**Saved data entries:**
....
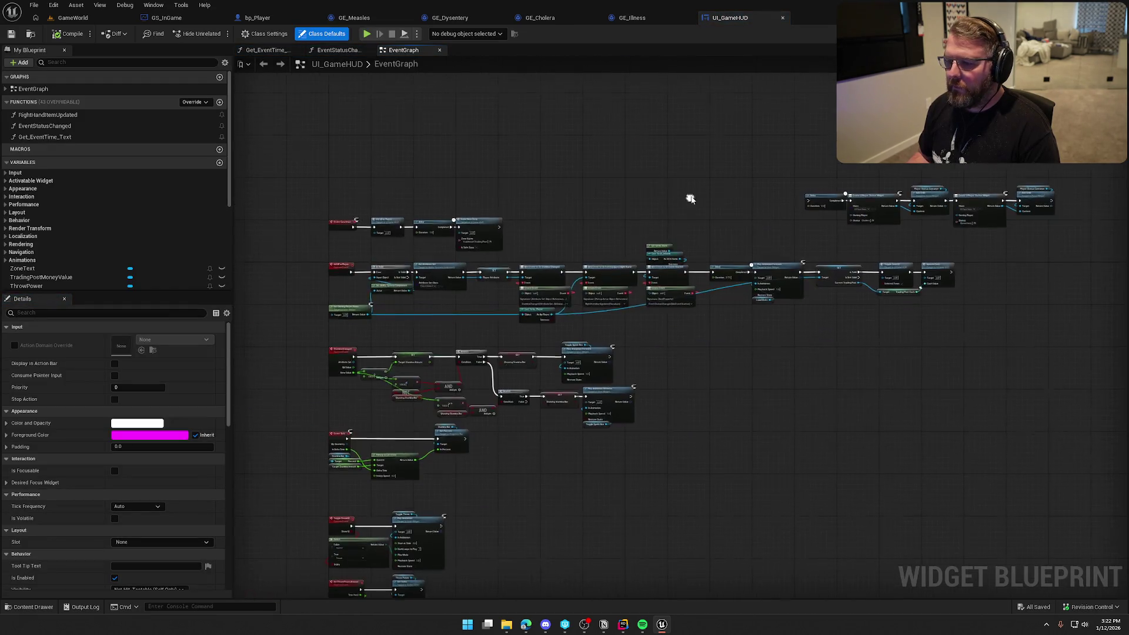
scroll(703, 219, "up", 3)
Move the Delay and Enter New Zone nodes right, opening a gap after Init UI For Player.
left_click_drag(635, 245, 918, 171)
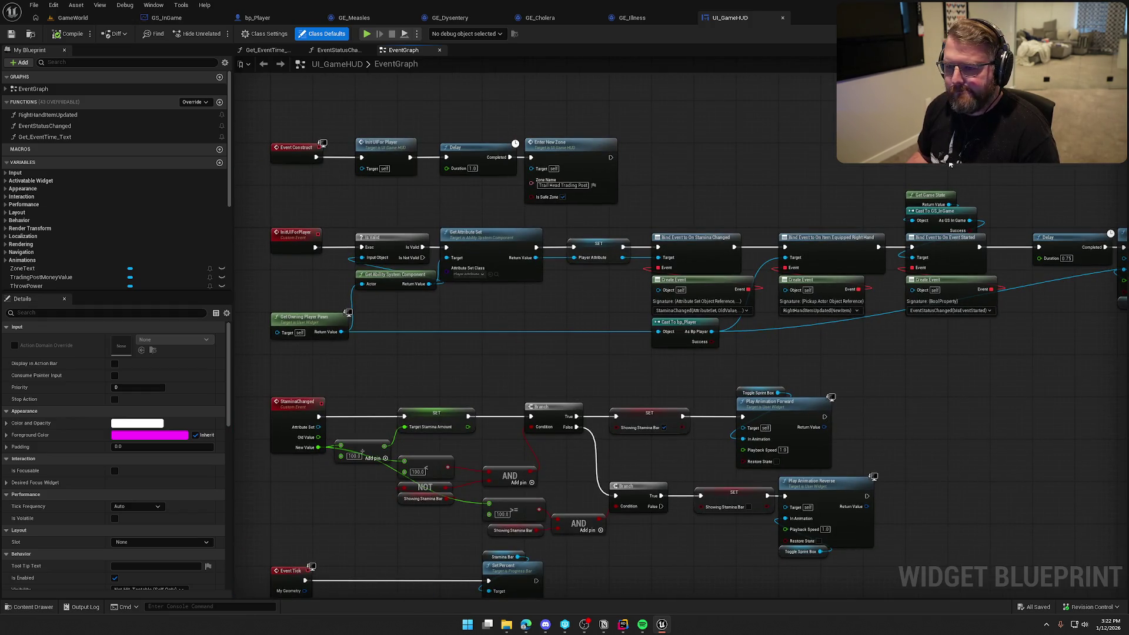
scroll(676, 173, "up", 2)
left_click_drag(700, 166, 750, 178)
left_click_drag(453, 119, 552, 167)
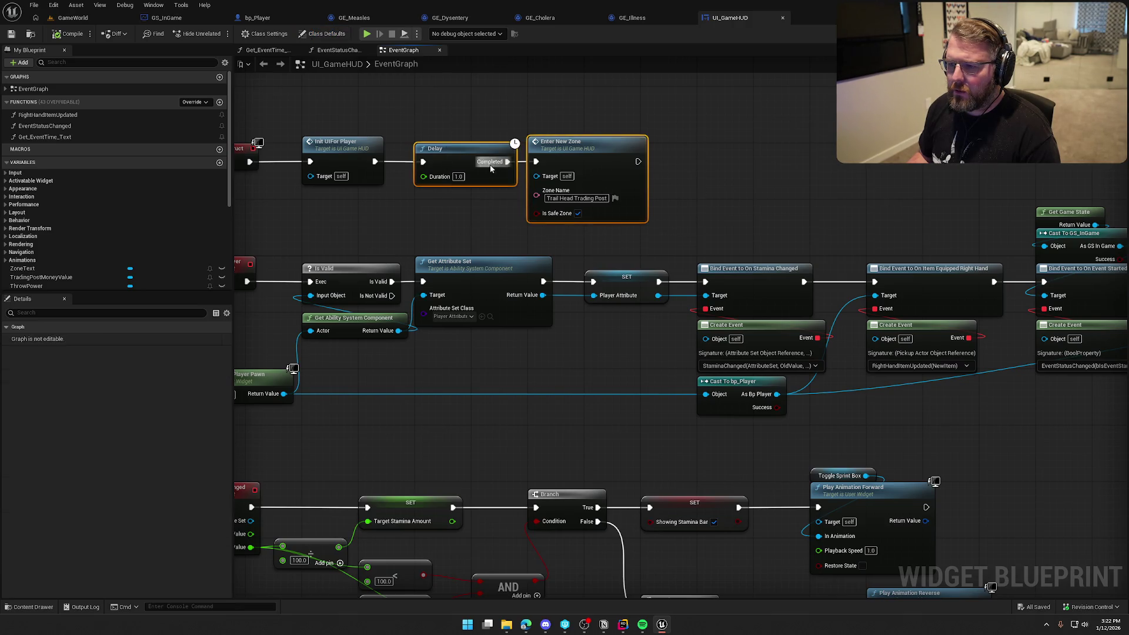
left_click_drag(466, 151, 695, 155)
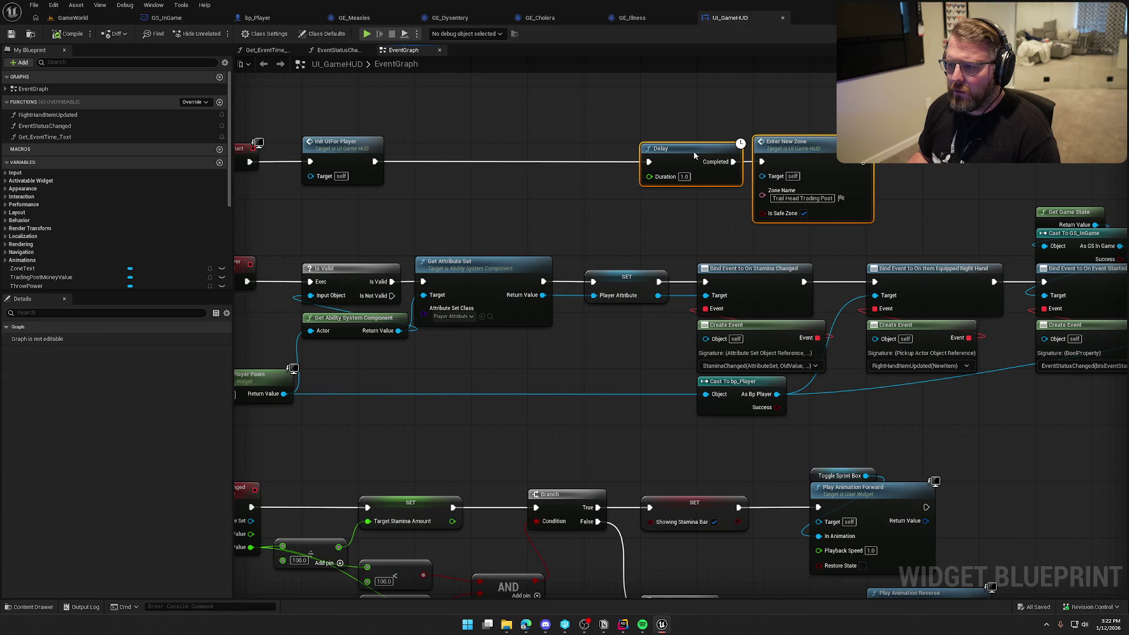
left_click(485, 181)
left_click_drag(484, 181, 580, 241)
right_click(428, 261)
....
**The task:**
Leave out the pictures, and retype exactly the lines from the one containing "left_click_drag(466, 151, 695, 155)" through the last line of the data above, no more and no less.

**Answer for the task:**
left_click_drag(466, 151, 695, 155)
left_click(485, 181)
left_click_drag(484, 181, 580, 241)
right_click(428, 261)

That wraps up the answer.